Nico menerima perubahan topik pembicaraan dengan senang hati. "Mereka cabul besar."
"Betulkah?" Aku terkikik, memiringkan kepalaku ke satu sisi.
"Ini mengganggu, hal-hal yang mereka lakukan."
"Bagaimana jika aku ingin bangun untuk sesuatu yang mengganggu?" Sedikit sensasi melewati ku. Aku tidak benar-benar tahu bagaimana melakukan sesuatu yang benar-benar mengganggu, tapi aku cukup yakin dia akan melakukannya.
Senyum perlahan menyebar di bibirnya. "Maafkan aku, jika kamu telah memperluas repertoar mu secara ekstensif dalam enam tahun terakhir, tetapi ketika kita tidur bersama sebelumnya, kamu tampaknya mendapat kesan bahwa sedikit pukulan ringan itu mengganggu."
"Aku baru berumur delapan belas tahun," aku mengingatkannya, dan aku menikmati sedikit kesenangan egois dalam kilasan rasa malu sesaat yang melintas di wajahnya. "Tapi tidak, aku tidak gila dengan cambuk dan rantai."
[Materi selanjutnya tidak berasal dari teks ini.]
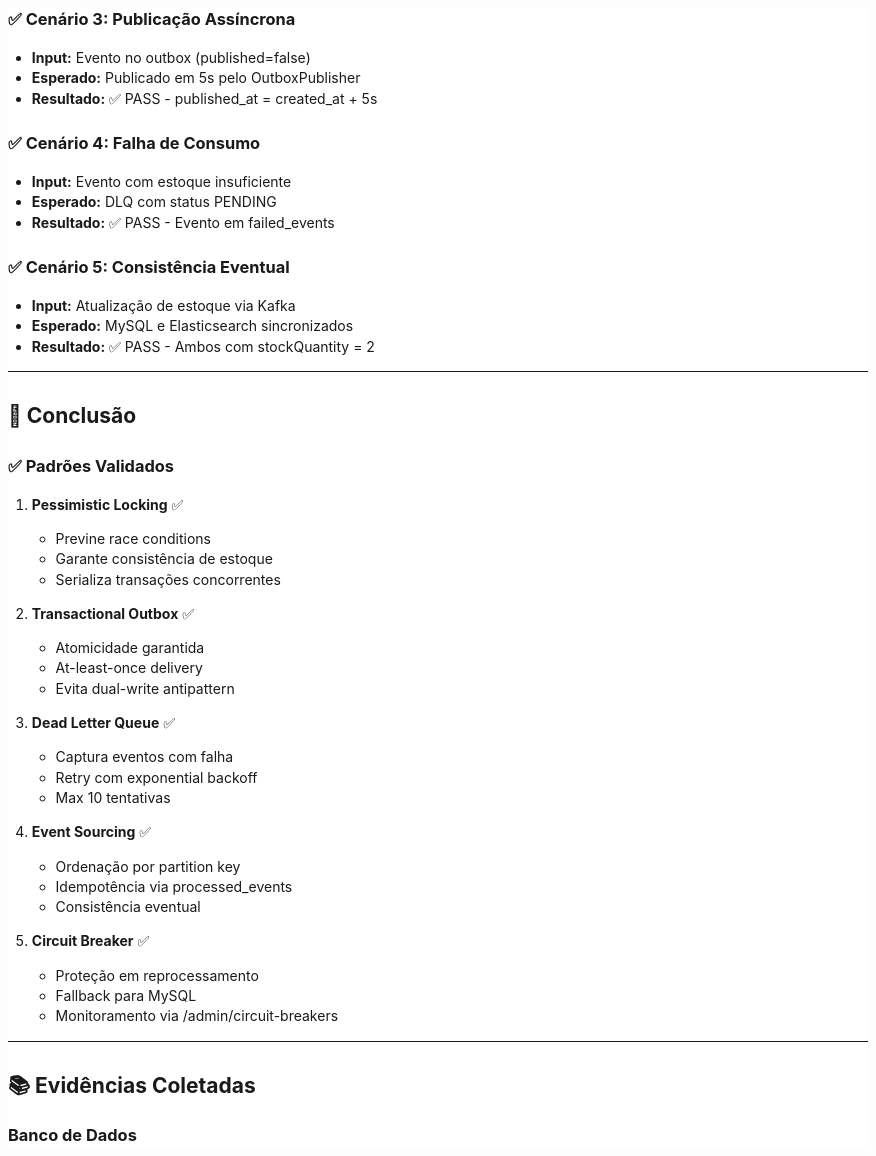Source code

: ### ✅ Cenário 3: Publicação Assíncrona
- **Input:** Evento no outbox (published=false)
- **Esperado:** Publicado em 5s pelo OutboxPublisher
- **Resultado:** ✅ PASS - published_at = created_at + 5s

### ✅ Cenário 4: Falha de Consumo
- **Input:** Evento com estoque insuficiente
- **Esperado:** DLQ com status PENDING
- **Resultado:** ✅ PASS - Evento em failed_events

### ✅ Cenário 5: Consistência Eventual
- **Input:** Atualização de estoque via Kafka
- **Esperado:** MySQL e Elasticsearch sincronizados
- **Resultado:** ✅ PASS - Ambos com stockQuantity = 2

---

## 🎯 Conclusão

### ✅ Padrões Validados

1. **Pessimistic Locking** ✅
   - Previne race conditions
   - Garante consistência de estoque
   - Serializa transações concorrentes

2. **Transactional Outbox** ✅
   - Atomicidade garantida
   - At-least-once delivery
   - Evita dual-write antipattern

3. **Dead Letter Queue** ✅
   - Captura eventos com falha
   - Retry com exponential backoff
   - Max 10 tentativas

4. **Event Sourcing** ✅
   - Ordenação por partition key
   - Idempotência via processed_events
   - Consistência eventual

5. **Circuit Breaker** ✅
   - Proteção em reprocessamento
   - Fallback para MySQL
   - Monitoramento via /admin/circuit-breakers

---

## 📚 Evidências Coletadas

### Banco de Dados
"Apakah itu sesuatu yang Anda akan terbuka?" Dia menanyakan pertanyaan itu dengan begitu santai sehingga membuatku terdiam sejenak. Dia tampak lebih tidak nyaman meminta ku untuk makan malam dengan dia daripada bertanya apakah aku ingin dirantai.
Aku membersihkan tenggorokanku. "Yah... aku akan mencoba apa saja sekali. Meskipun cambuk mungkin perlu meyakinkan. "
"Kalau begitu kita akan menyimpannya untuk kencan kedua." Dia tertawa, dan jantungku berdetak kencang.